Bedeckt hielt sich Plumeri zu Marktgerüchten, dass der drittgrößte Versicherungsmakler der Welt seinen angeschlagenen größeren Rivalen Marsh kaufen will. „Wir haben den Anlegern ambitionierte Ziele für die kommenden drei Jahre vorgelegt. Zurzeit basieren die auf organischem Wachstum“, sagte Plumeri. Dementieren wollte Plumeri mögliche Kaufabsichten aber nicht: „Das heißt natürlich nicht, dass wir uns Gelegenheiten nicht anschauen, wenn sie auftauchen. Ich habe immer gerne gewusst, was los ist und wer dort handelt.“
Willis steht deutlich besser da als Konkurrent Marsh, der mit seinem US-Geschäft immer noch schwer unter dem Skandal um Angebotsfälschungen leidet. Plumeri würde mit einer Übernahme sein öffentlich erklärtes Ziel, den größten Makler der Welt zu schaffen, erreichen. Der gelernte Banker wurde vor sieben Jahren von der Investmentgesellschaft KKR geholt, um den 1998 übernommenen Makler auf Vordermann zu bringen. 2001 brachte KKR Willis für 13,50 $ pro Aktie wieder an die Börse, heute ist das Papier 36,30 $ wert. KKR gehört nicht mehr zu den Eignern.

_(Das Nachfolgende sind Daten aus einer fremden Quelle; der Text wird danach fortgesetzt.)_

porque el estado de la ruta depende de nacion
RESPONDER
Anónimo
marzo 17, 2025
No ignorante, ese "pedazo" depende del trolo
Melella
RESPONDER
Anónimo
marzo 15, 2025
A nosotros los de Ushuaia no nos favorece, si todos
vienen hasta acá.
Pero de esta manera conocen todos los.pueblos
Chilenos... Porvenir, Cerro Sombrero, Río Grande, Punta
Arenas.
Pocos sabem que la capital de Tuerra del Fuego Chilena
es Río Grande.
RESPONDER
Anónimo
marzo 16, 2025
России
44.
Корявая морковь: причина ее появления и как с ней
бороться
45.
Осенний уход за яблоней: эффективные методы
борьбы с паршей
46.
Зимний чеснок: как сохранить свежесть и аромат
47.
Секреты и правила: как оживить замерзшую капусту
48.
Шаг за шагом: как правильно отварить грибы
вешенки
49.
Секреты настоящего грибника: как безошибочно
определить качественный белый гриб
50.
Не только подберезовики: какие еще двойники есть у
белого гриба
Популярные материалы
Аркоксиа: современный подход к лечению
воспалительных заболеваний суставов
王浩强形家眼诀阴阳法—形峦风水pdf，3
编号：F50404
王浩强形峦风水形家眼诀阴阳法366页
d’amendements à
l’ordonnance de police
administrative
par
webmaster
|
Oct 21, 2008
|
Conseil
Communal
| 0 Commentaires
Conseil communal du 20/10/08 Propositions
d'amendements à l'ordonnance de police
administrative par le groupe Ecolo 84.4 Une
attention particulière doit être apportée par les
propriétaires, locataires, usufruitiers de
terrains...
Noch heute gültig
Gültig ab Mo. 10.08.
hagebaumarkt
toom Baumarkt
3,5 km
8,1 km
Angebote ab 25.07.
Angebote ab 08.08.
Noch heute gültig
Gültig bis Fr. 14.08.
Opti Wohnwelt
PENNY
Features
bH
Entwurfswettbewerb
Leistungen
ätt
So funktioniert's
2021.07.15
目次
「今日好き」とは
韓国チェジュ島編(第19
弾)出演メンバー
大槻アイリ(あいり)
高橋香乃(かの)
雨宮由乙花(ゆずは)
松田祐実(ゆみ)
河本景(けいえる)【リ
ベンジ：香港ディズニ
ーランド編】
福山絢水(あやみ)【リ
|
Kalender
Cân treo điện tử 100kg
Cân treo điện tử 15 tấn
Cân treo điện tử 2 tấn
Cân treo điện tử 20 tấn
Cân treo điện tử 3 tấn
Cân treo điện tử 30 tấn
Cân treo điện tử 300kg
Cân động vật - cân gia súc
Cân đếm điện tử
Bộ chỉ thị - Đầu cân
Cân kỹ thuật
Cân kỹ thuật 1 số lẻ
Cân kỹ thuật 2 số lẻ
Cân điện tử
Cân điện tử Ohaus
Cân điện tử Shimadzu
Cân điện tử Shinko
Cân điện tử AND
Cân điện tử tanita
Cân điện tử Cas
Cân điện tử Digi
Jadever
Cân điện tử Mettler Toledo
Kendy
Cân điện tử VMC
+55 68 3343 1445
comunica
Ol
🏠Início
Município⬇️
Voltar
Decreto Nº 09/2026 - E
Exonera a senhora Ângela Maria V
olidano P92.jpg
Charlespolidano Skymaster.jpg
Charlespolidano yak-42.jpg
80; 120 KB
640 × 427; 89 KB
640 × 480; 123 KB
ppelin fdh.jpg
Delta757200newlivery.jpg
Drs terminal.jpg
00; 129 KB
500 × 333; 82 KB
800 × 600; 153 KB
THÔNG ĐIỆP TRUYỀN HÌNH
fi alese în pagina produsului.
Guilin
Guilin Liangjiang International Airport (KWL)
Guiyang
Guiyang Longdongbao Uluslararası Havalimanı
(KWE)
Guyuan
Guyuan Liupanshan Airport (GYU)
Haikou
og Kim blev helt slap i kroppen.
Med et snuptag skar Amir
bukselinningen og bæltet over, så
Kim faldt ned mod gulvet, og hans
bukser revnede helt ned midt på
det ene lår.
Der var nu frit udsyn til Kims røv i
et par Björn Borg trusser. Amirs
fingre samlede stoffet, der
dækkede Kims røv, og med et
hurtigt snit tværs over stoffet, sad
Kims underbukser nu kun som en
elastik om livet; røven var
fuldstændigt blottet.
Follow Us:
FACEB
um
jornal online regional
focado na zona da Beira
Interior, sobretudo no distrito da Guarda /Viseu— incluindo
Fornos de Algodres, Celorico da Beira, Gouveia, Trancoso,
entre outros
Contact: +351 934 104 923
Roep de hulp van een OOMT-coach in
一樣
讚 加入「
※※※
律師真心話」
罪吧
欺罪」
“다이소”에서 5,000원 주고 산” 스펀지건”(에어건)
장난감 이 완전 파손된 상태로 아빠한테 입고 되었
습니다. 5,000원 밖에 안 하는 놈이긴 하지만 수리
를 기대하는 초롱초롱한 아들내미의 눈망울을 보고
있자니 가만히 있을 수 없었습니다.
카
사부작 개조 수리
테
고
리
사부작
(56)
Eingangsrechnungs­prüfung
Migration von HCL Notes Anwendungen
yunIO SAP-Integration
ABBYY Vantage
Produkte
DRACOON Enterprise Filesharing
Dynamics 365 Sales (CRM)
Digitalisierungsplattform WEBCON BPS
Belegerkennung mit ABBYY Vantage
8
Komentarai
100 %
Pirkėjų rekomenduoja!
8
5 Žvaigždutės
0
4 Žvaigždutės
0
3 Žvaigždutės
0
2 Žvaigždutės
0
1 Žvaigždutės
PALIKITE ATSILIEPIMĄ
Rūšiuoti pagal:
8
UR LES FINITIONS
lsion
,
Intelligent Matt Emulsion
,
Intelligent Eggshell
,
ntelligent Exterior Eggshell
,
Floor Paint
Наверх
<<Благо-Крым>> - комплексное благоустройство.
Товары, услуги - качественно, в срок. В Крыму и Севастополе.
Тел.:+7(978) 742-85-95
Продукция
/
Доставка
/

Der Vorstoß in den MGA-Bereich könnte gerade für die wachstumsschwache deutsche Tochter bedeutsam sein. Das von Plumeri 2005 ausgegebene Ziel, innerhalb von zwei Jahren den Umsatz zu verdoppeln, hat sie klar verfehlt. Willis veröffentlicht keine Zahlen pro Land, aber Marktschätzungen gehen von 90 Mio. Euro Umsatz der deutschen Tochter aus Provisionen und Honoraren aus, rund 10 Mio. Euro mehr als vor zwei Jahren. Einschließlich der Umsätze, die über Spezialabteilungen von Willis global gebucht werden, dürfte der Konzern hierzulande rund 110 Mio. Euro umsetzen. Damit liegt das Unternehmen auf Platz fünf nach Aon, Ecclesia, Funk und Marsh. „Ich bin nicht zufrieden damit, dass wir auf Platz fünf stehen“, sagte Plumeri. Wachstum sei in einer Niedrigpreisphase eben schwieriger. „Bei der Umsetzung unserer Möglichkeiten hätten wir besser sein können“, räumte er ein. Die deutsche Tochter habe aber den Gewinn deutlich gesteigert und sei auf einem gutem Weg.
Das MGA-Modell erschließt neue Kundenschichten. Während ein Makler wie Willis rechtlich gehalten ist, nur im Kundeninteresse zu agieren, tritt ein MGA wie eine Versicherungsagentur für eine oder mehrere Gesellschaften auf.
„Kleinere Kunden kann man nicht mit dem Modell versichern, das wir für Industriekunden anwenden“, sagte Plumeri. „Wenn man das per Hand macht, ist das viel zu teuer.“ Die Prozesse müssten stark automatisiert werden. Deshalb habe Willis in den USA das Unternehmen Insurance Noodle gekauft, das genau darauf spezialisiert ist. Das Modell soll jetzt global exportiert werden. „In Großbritannien haben wir bereits erfolgreich ein Netz von rund 80 kleineren Maklern aufgebaut. Für eine ausgewählte Gruppe von Versicherern vertreiben wir über sie Versicherungspolicen für kleine Firmen.“
Plumeri verteidigte die umstrittene Sonderprovision von 2,5 Prozent, die Willis in Großbritannien von Versicherern einfordert. “ Aon bekommt seit 2001 eine solche Provision, und Marsh verlangt sie weltweit“, sagte er. „Unser Ansatz unterscheidet sich. Wir sagen dem Kunden, da sind 2,5 Prozent im Markt zu holen und bieten sie ihm an. Wenn der sie nicht will, nehmen wir sie, wenn der Kunde nichts dagegen hat.“ Damit bleibe „vollständige Transparenz“ gewahrt.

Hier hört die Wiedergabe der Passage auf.